We all know that if $a$ and $n$ are coprime, then
$a^{\phi(n)} \equiv 1\quad(\text{mod}\ n)$
How can I generalize this to the case where $a$ and $n$ are not coprime? Is the following true?
$a^{k+\phi(n)} \equiv a^k\quad(\text{mod}\ n)$ for sufficiently large $k$?
Put $\rm\: b= 1\:$ in the following (cf. here which has many examples).

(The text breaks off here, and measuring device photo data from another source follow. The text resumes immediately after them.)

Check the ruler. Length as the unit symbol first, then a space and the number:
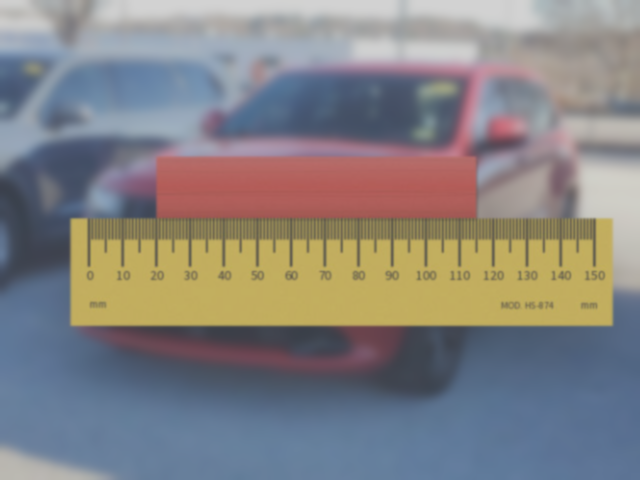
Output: mm 95
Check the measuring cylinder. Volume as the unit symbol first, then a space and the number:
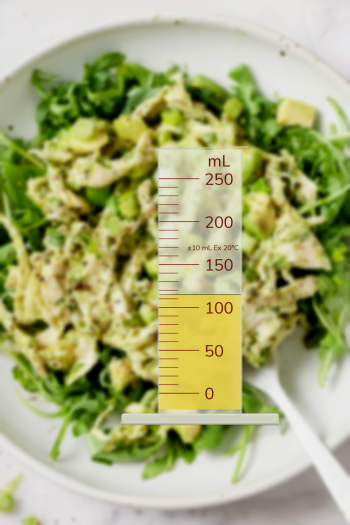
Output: mL 115
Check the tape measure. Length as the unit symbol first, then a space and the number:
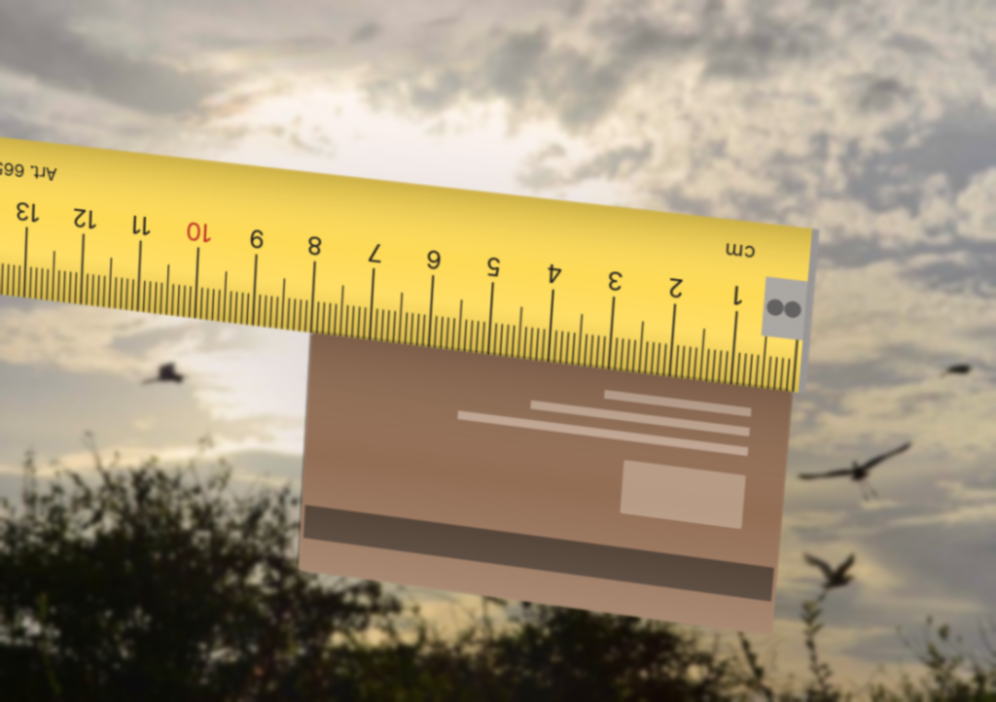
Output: cm 8
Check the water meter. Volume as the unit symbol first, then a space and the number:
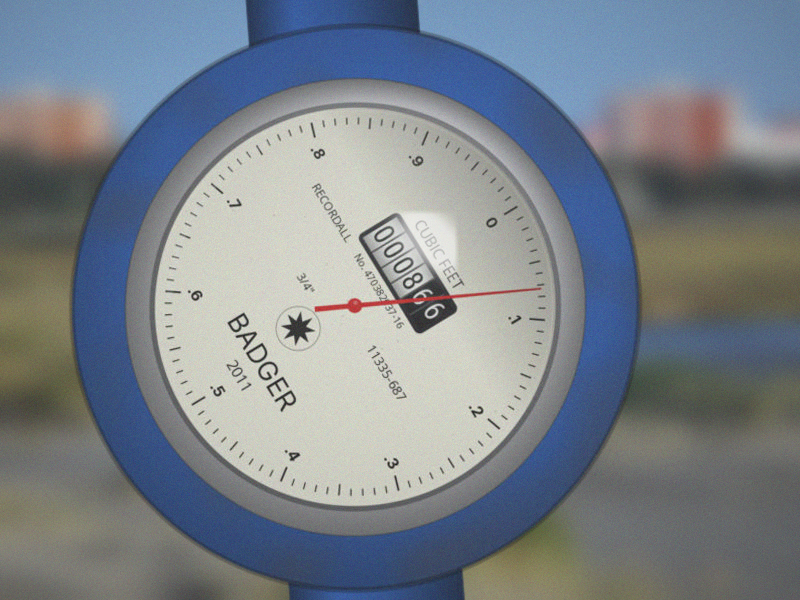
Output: ft³ 866.07
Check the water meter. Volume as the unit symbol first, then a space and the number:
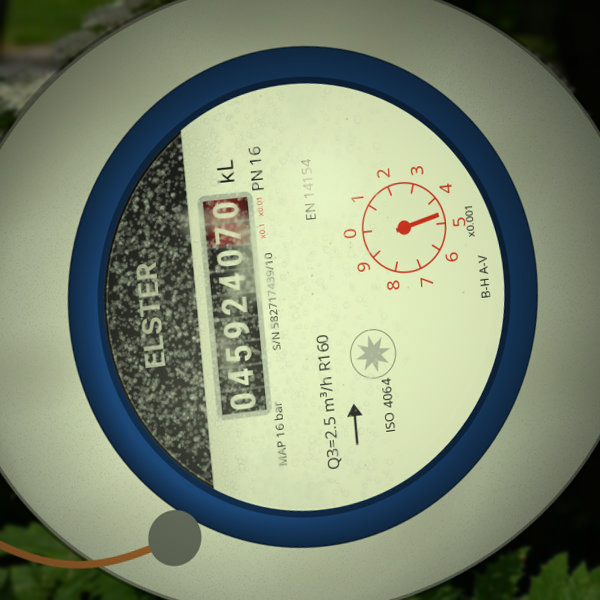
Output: kL 459240.704
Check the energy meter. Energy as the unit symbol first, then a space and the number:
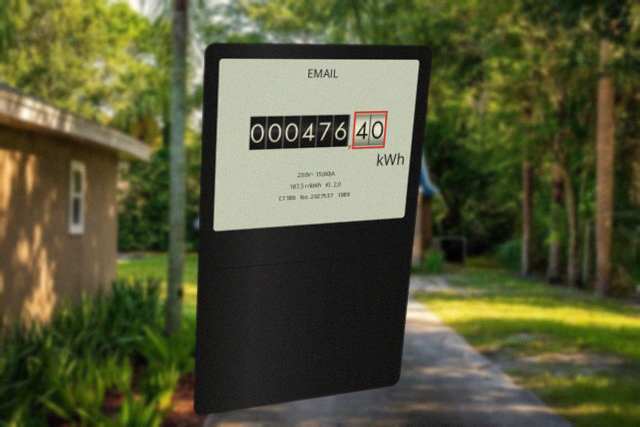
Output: kWh 476.40
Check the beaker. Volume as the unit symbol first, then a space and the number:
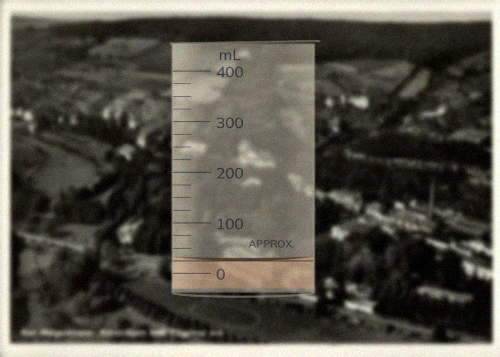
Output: mL 25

Theorem $ $ Suppose that $\rm\ n\in \mathbb N\ $ has the prime factorization $\rm\:n = p_1^{e_{\:1}}\cdots\:p_k^{e_k}\ $ and suppose that for all $\rm\:i:$ $\rm\ e_i\le e\ $ and $\rm\ \phi(p_i^{e_{\:i}})\ |\ f\:.\ $ Then $\rm\ n\ |\ (ab)^e\ (a^f-b^f\:)\ $ for all $\rm\: a,b\in \mathbb Z\:.$
Proof $ $ Note that if $\rm\ p_i\ |\ ab\ $ then $\rm\:p_i^{e_{\:i}}\ |\ (ab)^e\ $ by $\rm\ e_i \le e\:.\: $ Otherwise $\rm\:a\:$ and $\rm\:b\:$ are coprime to $\rm\: p_i\:$ thus by Euler's phi theorem, $\rm\ mod\ q = p_i^{e_{\:i}}:\: \ a^{\phi(q)}\equiv 1\equiv b^{\phi(q)}\: \Rightarrow\ a^f\equiv 1\equiv b^f\: $ by $\rm\: \phi(q)\ |\ f\:.\ $ Thus since all $\rm\ p_i^{e_{\:i}}\ |\ (ab)^e\ (a^f - b^f\:)\ $ so too does their lcm = product = $\rm\: n\:.\:$ $\quad$
Remark $ $ we can obtain smaller values of $\rm\:f\:$ by replacing $\rm\:\phi(p^k)\:$ by $\rm\:\lambda(p^k)\:,\:$ the (universal) exponent of the group $\rm\:\mathbb Z/{p^k}^*,\:$ a.k.a. the Carmichael function. $\:$ See my post here for more.